Cunningham is currently the vice president for practice and innovation for Emory Healthcare and adjunct associate professor in the Nell Hodgson Woodruff School of Nursing. Ritenour is chief medical officer of Emory University Hospital and professor of urology for the Emory University School of Medicine. Cunningham and Ritenour will report directly to Lewin in this capacity and begin their appointments on Jan. 1, 2022.
“We wanted to ensure this important initiative got off the ground and started on a positive trajectory right away,” says Lewin. “This leadership appointment illustrates a holistic approach, bringing together two established leaders whose backgrounds in nursing and medicine ensure the creation of a collaborative and balanced strategy that focuses on support for individuals.”
Emory’s initiative incorporates extensive research and will combine new and existing resources in a collaborative strategy.
“This inaugural well-being office embodies interprofessionalism,” says Cunningham. “I’m thrilled to have the opportunity to partner with Dr.
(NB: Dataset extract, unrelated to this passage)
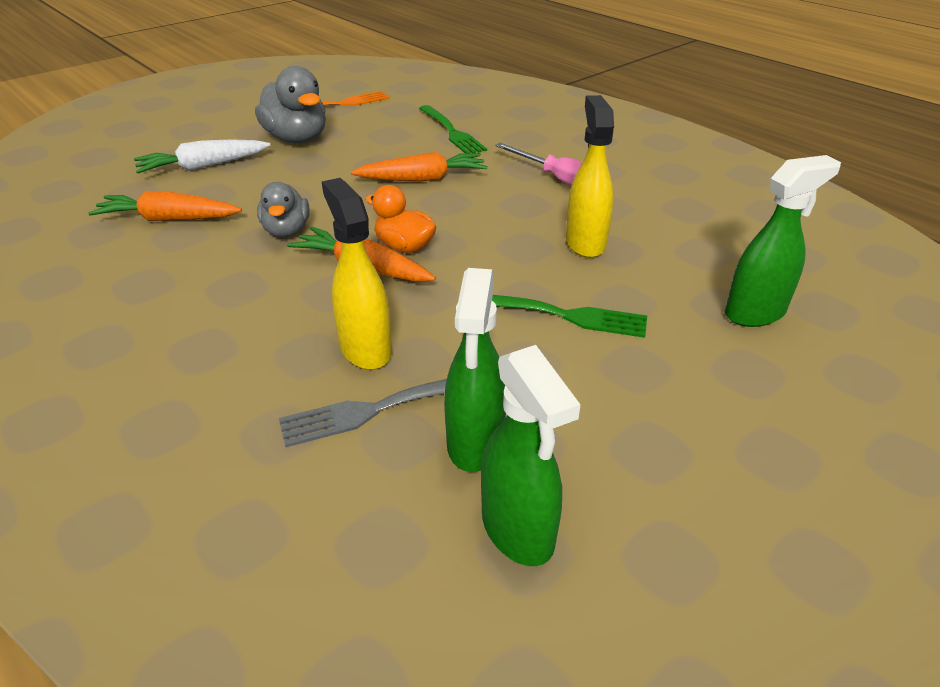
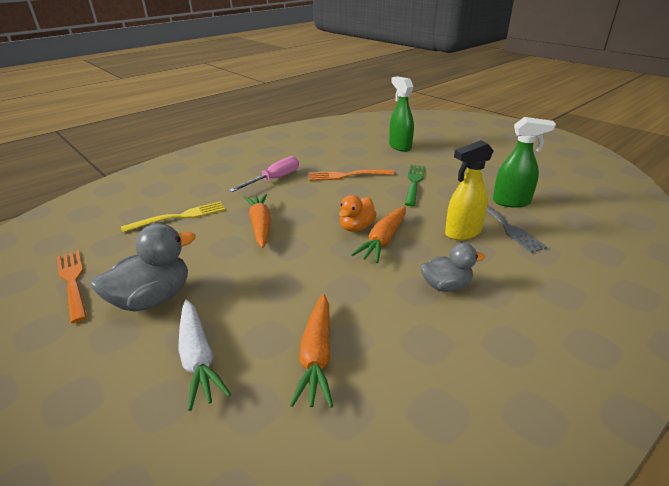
camera: 90 degrees left, 5 degrees down
(286, 231) = (337, 278): grey duck -> grey duck (446, 286)
(451, 132) = (179, 217): green fork -> yellow fork
(518, 530) = (549, 193): green spray bottle -> none
(585, 243) = (347, 175): yellow spray bottle -> orange fork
Ritenour and our teams across Woodruff Health Sciences to explore, elevate and enhance the well-being work that is already being done here. A powerful momentum already exists, created by leaders from all disciplines, and it’s exciting to think what bridging this strong well-being work will look like for the future of Emory.”
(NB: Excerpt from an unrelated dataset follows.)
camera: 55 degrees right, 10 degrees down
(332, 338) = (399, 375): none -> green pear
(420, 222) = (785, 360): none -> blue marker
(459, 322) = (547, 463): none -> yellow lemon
The Woodruff Health Sciences Center Office of Well-Being will look at how the various roles throughout the WHSC work together or can work together more effectively and focus on not just the functions, but the people who fill these roles. The Woodruff Health Sciences Center is comprised of the schools of medicine, public health and nursing; the Yerkes National Primate Research Center; Winship Cancer Institute of Emory University; and Emory Healthcare, the most comprehensive academic health care system in the state.
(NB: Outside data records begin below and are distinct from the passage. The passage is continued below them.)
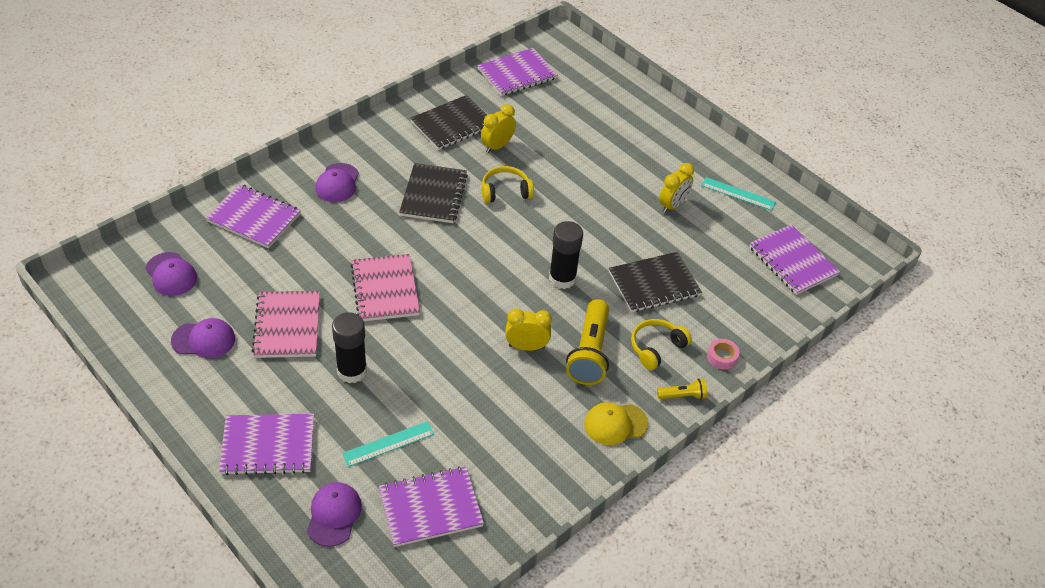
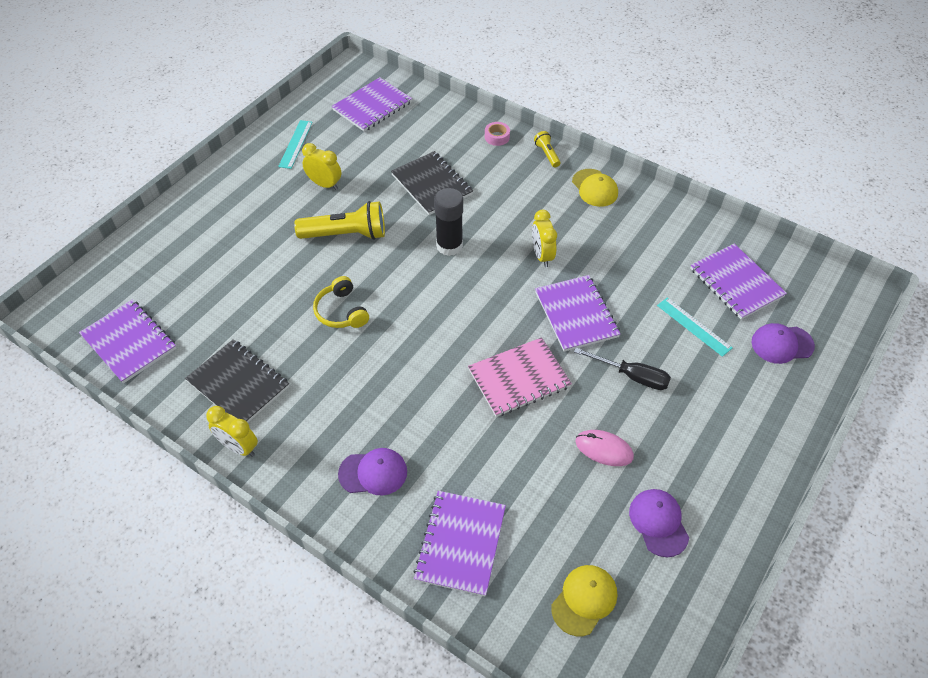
camera: 100 degrees left, 5 degrees up
(171, 274) = (584, 600): purple cap -> yellow cap
(268, 446) = (747, 415): purple notebook -> purple notebook (576, 314)
(287, 326) = (604, 449): pink notebook -> pink mouse
(352, 371) = (632, 376): black glue stick -> black screwdriver
(433, 195) = (365, 373): black notebook -> none
(497, 146) = (268, 333): yellow clock -> yellow clock (239, 447)
(589, 352) = (529, 214): yellow flashlight -> yellow flashlight (346, 234)
(656, 348) = (504, 174): yellow headphones -> none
“The opportunity to create something new that affects so many is both exciting and challenging,” says Ritenour. “And the need to focus on the well-being of our health care system, and the individuals who make it work, has never been more critical. We need an integrated team to achieve success in health sciences, so we need to address well-being through perspectives of each team member. I am thrilled to partner with Dr. Cunningham in this groundbreaking work and believe Emory is positioned to become a national leader in the interdisciplinary approach to corporate well-being.”
About:
Chad W.M. Ritenour, MD, is a professor of urology at Emory University School of Medicine and vice chair of education and faculty affairs for the Department of Urology. Ritenour is the James C. Kennedy Professor in Prostate Health at Winship Cancer Institute of Emory University.
As director of the division of men’s health/infertility and general urology, he has worked to develop efficient care processes, including the use of video-assisted consents for the urologic patient. He previously served as interim chair for the Emory Department of Urology in 2010-2013 and residency program director from 2002-2019. He was also a fellow in the Woodruff Leadership Academy (2005).
Tim Cunningham, RN, DrPH, MSN, FAAN, is the vice president of practice and innovation for Emory Healthcare and adjunct associate professor at the Nell Hodgson Woodruff School of Nursing. Cunningham joined Emory just before the pandemic and has focused the innovation aspects of his work on comprehensive and interprofessional well-being.
His research and publications focus on methods to advocate for well-being while measuring the impacts of specific wellness-related practices. Cunningham’s co-authored book, “Self-Care for New and Student Nurses” (2020), examines ways to keep well-being relevant for the individual as well as for health systems.
Before joining Emory, Cunningham served as the director of the University of Virginia’s Compassionate Care Initiative. Clinically, his background is as an emergency/trauma nurse and he’s worked at multiple level-one trauma centers in the U.S. while also having served clinically in humanitarian crises such as the West Africa Ebola outbreak, post 2010 earthquake in Haiti, and in the ongoing humanitarian crisis on the Myanmar (Burma)/Bangladesh border.